### TASK BRIEF
Please, from the entries below, transcribe exactly the lines that begin at the line with "conditions were unavailable" and end at the line with "Table 1: All", without the pictures.

### EXERCISE DATA

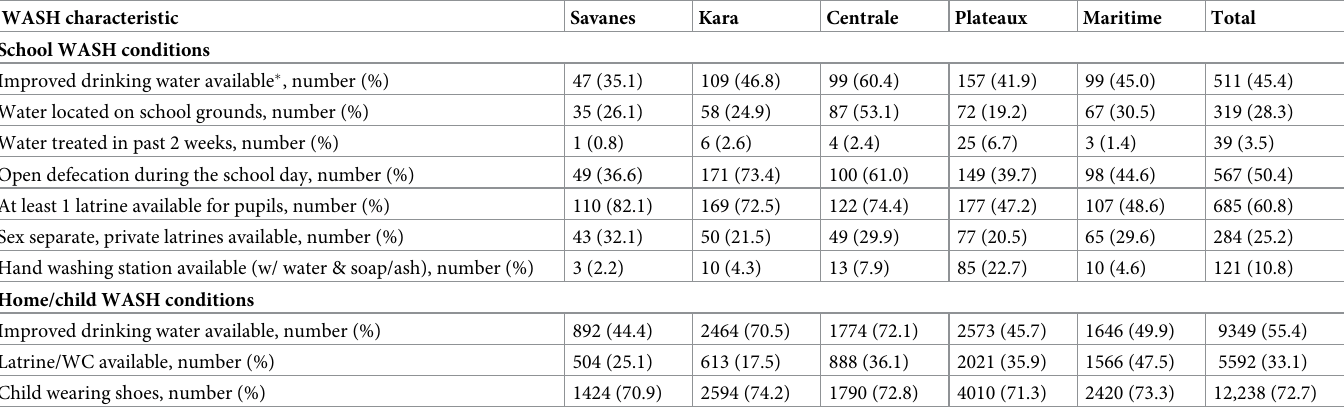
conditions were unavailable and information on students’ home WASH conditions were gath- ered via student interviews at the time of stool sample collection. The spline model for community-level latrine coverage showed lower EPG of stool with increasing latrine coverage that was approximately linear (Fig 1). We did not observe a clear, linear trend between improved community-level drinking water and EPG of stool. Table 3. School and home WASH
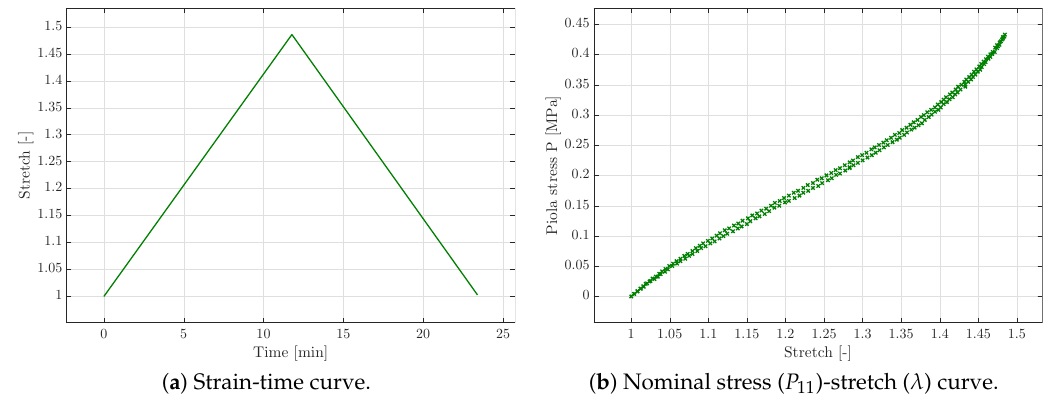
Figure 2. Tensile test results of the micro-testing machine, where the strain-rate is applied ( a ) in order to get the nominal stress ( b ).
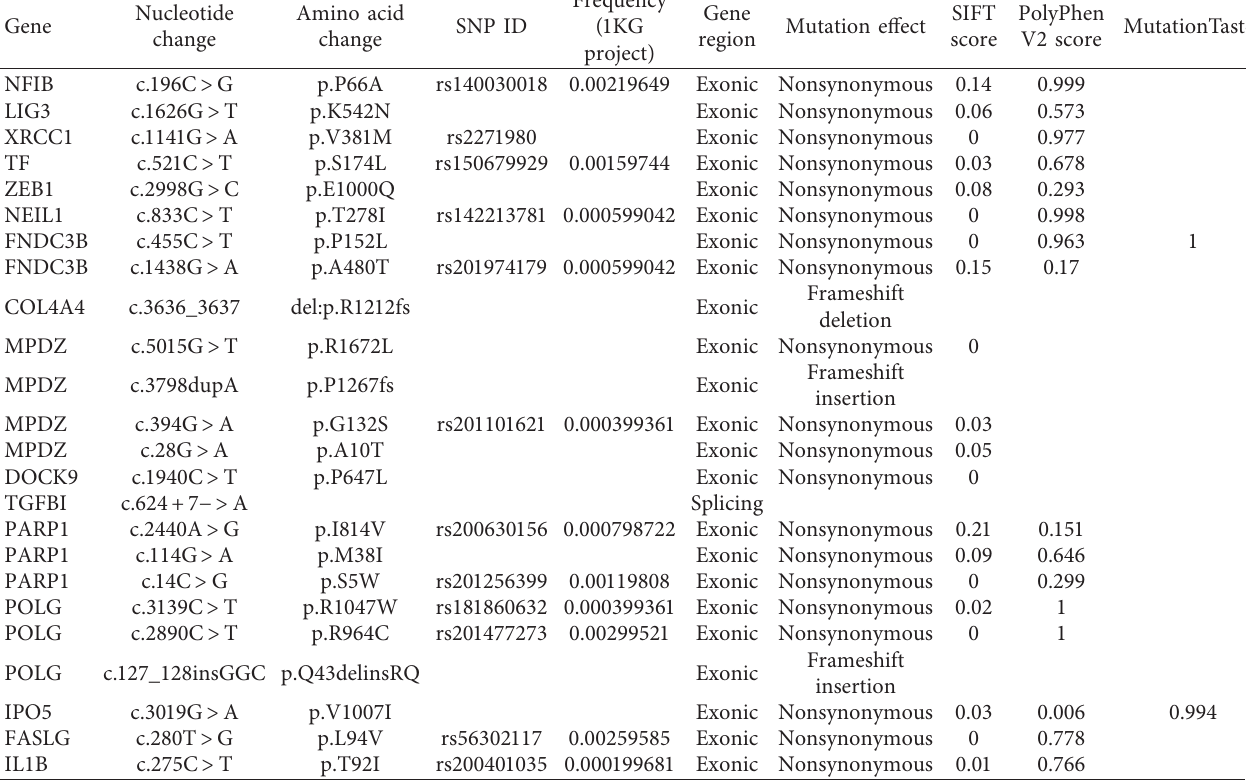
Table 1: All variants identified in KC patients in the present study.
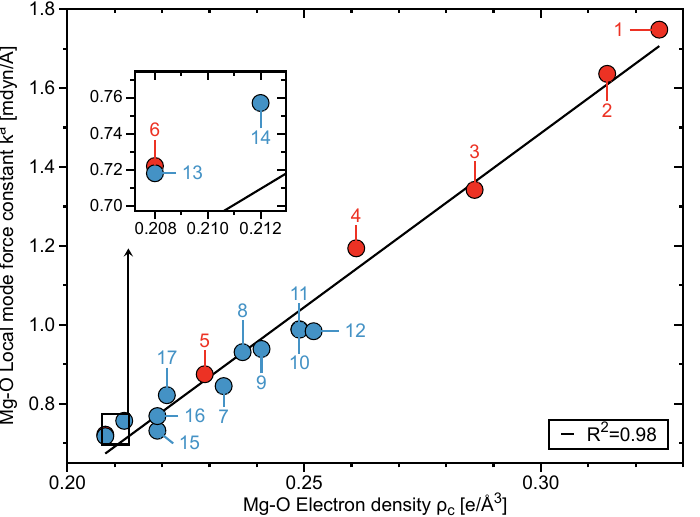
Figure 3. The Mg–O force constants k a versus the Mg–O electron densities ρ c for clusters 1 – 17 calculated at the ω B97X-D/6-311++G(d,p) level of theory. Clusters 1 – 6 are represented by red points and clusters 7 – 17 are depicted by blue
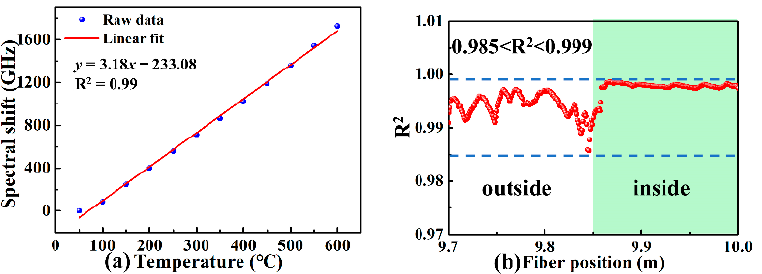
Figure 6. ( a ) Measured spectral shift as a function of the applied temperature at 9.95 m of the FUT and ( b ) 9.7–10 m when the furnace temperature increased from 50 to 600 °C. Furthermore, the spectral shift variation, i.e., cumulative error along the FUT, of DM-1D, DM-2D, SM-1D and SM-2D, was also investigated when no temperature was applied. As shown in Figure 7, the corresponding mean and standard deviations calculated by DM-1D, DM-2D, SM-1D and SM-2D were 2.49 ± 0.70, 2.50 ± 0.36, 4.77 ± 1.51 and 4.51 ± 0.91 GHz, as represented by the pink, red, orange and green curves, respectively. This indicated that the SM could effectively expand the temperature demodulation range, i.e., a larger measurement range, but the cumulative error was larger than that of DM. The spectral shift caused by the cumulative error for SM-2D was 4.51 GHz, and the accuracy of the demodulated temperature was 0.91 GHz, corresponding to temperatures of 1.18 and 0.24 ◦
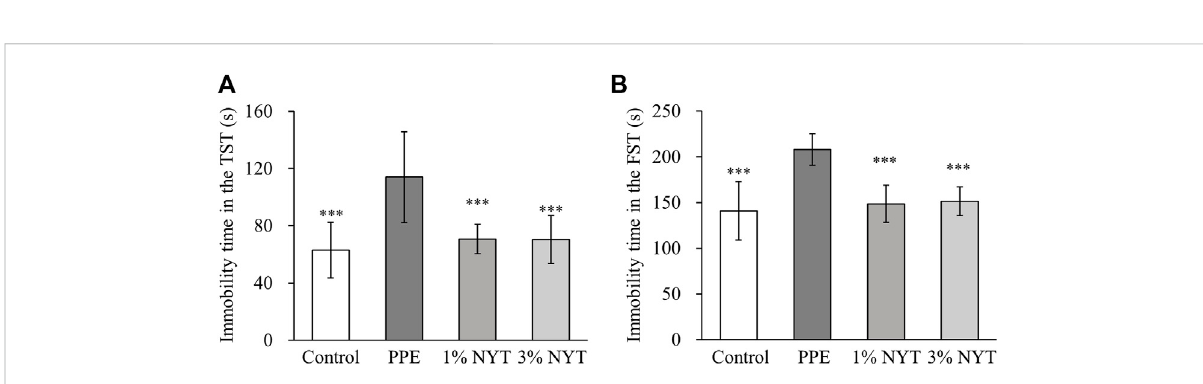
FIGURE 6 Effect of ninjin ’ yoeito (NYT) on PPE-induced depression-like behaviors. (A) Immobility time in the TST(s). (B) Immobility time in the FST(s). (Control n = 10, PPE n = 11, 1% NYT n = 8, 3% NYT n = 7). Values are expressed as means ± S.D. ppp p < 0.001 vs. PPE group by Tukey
...
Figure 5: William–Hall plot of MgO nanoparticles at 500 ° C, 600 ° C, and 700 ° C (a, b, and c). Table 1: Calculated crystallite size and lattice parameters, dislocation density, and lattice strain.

### WRITTEN SOLUTION
conditions were unavailable and information on students’ home WASH conditions were gath- ered via student interviews at the time of stool sample collection. The spline model for community-level latrine coverage showed lower EPG of stool with increasing latrine coverage that was approximately linear (Fig 1). We did not observe a clear, linear trend between improved community-level drinking water and EPG of stool. Table 3. School and home WASH
Figure 2. Tensile test results of the micro-testing machine, where the strain-rate is applied ( a ) in order to get the nominal stress ( b ).
Table 1: All variants identified in KC patients in the present study.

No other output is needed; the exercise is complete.